======== Texte retenu ========

José Saraiva Martins

José Saraiva Martins

LE PAPE QUI REGARDAIT AU LOIN
par le cardinal José Saraiva Martins
Il arrivait souvent que Jean Paul II fût filmé par les caméras de télévision pendant que, submergé par la foule, il regardait au loin. C’était comme s’il y avait toujours, devant ses yeux, un horizon à scruter dans lequel il plongeait et contemplait ceux qui étaient devant lui. Oui, car je crois qu’il savait plus que tout autre regarder toute chose et envelopper chacun d’un regard de foi profonde vécue, tangible même à travers sa personne.
Avec la mort de Jean Paul II a disparu l’un des plus grands Souverains Pontifes de l’histoire de l’Église. Son pontificat, en effet, n’a pas seulement été l’un des plus longs, mais aussi l’un des plus intenses et des plus féconds, un vrai don de Dieu à l’Église à la fin du deuxième et au début du troisième millénaire.
Résonnent encore dans notre cœur les paroles prononcées par le nouveau Pape «venu d’un pays lointain», qui venait à peine d’être élu au trône de Pierre, ce mémorable 22 octobre 1978: « N’ayez pas peur. Ouvrez les portes au Christ, à sa puissance salvatrice».
Ces paroles, vraiment prophétiques, par lesquelles le Souverain Pontife, qui venait à peine d’être élu, s’est présenté à l’Église et au monde, contiennent déjà en puissance tout le vaste programme de son pontificat. Un programme centré sur le Christ rédempteur de l’homme, comme le dit le titre de sa première encyclique.
Le pontificat de Jean Paul II a été d’une richesse extraordinaire. L’héritage de son magistère doctrinal et pastoral est précieux et l’Église, dans l’avenir, ne pourra plus ne pas en tenir compte dans l’exercice de sa mission parmi les hommes de notre temps.
Certains aspects du pontificat du Pape polonais doivent être soulignés en raison de leur importance et de leur actualité brûlante.
D’abord son action pastorale, inlassable et extrêmement efficace, à tous les niveaux de la vie de l’Église et de la société d’aujourd’hui. Ses nombreux voyages apostoliques en sont l’une des plus éloquentes expressions. Jean Paul II a inauguré une nouvelle façon d’être Pape: en voyageant, en se mettant en chemin sur les routes du monde, pour regarder dans les yeux, si je puis dire, la réalité des différentes Églises locales dans les différents continents et pour annoncer l’Évangile à tous les hommes et à tous les peuples. Jean Paul II a été ainsi le premier et le plus grand missionnaire dans les vingt-six ans et plus de son pontificat. Il s’agit d’une vision du ministère pétrinien en parfaite harmonie avec les exigences du temps.

======== Données fournies ========

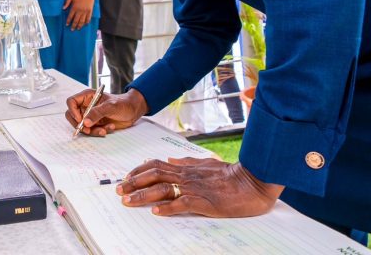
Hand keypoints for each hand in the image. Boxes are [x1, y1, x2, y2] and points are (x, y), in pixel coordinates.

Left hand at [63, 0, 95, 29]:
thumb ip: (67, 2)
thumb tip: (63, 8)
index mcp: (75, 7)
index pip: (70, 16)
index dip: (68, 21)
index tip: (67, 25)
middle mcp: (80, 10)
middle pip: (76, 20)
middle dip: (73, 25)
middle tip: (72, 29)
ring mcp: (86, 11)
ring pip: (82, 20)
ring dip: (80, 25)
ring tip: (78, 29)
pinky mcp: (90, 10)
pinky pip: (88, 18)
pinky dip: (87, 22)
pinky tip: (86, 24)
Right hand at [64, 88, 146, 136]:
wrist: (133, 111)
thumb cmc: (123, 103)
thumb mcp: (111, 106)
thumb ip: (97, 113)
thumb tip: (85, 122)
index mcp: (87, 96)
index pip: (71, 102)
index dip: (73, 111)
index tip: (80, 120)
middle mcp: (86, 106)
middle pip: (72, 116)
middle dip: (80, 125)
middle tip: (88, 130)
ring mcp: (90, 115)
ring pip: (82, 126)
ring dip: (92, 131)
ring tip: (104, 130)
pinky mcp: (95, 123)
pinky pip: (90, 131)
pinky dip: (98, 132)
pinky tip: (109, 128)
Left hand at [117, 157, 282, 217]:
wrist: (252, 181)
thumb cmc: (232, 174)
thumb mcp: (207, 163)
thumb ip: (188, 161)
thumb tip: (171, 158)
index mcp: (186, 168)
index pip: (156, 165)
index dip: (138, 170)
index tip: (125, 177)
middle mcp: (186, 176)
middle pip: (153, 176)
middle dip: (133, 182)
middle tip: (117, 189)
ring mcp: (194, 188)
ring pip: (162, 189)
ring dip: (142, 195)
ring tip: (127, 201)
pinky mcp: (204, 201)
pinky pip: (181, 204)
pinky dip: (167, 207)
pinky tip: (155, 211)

========
======== Données fournies ========

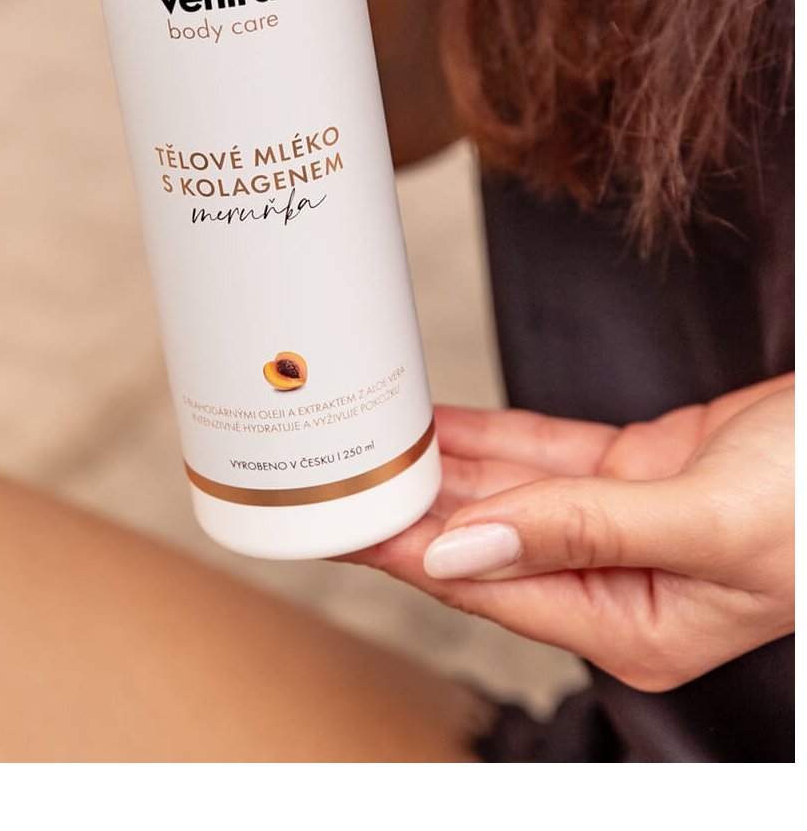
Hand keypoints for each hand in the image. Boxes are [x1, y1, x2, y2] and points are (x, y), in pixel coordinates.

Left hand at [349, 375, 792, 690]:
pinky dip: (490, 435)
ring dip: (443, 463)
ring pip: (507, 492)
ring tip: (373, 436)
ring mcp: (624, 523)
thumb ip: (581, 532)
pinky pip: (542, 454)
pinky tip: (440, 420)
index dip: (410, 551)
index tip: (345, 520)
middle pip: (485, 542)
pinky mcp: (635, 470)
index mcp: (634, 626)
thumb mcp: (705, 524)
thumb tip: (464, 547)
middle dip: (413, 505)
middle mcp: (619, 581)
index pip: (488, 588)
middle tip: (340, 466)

========
======== Données fournies ========

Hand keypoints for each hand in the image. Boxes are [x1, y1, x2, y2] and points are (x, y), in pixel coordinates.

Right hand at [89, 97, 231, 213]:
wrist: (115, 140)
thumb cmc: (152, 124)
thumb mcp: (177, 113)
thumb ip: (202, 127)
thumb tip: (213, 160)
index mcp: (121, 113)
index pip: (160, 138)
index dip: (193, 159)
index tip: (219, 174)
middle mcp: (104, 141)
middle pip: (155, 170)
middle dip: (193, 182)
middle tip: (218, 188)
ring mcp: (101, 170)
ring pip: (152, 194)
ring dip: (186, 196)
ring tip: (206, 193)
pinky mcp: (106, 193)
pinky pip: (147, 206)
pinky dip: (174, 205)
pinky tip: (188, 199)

========

▶ **Consigne**
Reprenez le texte sur le pontificat de Jean Paul II après sa dernière phrase et poursuivez-le.

▶ **Réponse**
Une autre caractéristique du pontificat de Jean Paul II est sa constante et paternelle présence aux côtés de l’homme d’aujourd’hui. Dans son encyclique Redemptor hominis, il déclare que «l’homme est la voie de l’Église». Une déclaration d’une immense importance pastorale que le Pape n’a jamais oubliée. Il a toujours été proche de l’homme, de ses problèmes; il a toujours défendu avec un grand courage la dignité de la personne humaine, ses aspirations légitimes, ses droits fondamentaux et donc sacrés, immuables. Don Giussani a justement dit, à l’occasion du vingt-cinquième anniversaire de son pontificat: «Chez Jean Paul II, dans sa personne, le christianisme définit la condition humaine, il est la voie pour l’accomplissement du bonheur de l’homme». Grâce à Jean Paul II, le monde s’est aperçu que le christianisme tend vraiment à être la réalisation de l’homme. Le Pape écrivait encore dans son dernier livre ce refrain qui correspond à l’esprit du christianisme: «Gloria Dei vivens homo», la gloire de Dieu est l’homme vivant.
Le Souverain Pontife nous a souvent rappelé que toute offense faite à l’homme est toujours une grave offense faite à Dieu qui a créé l’homme à Son image et à Sa ressemblance. Il faudrait ne pas oublier qu’en raison justement de sa tenace défense de l’homme, Jean Paul II a été la cible d’attaques et de médisances. Il restera pour toujours un témoin courageux et crédible de la dignité humaine.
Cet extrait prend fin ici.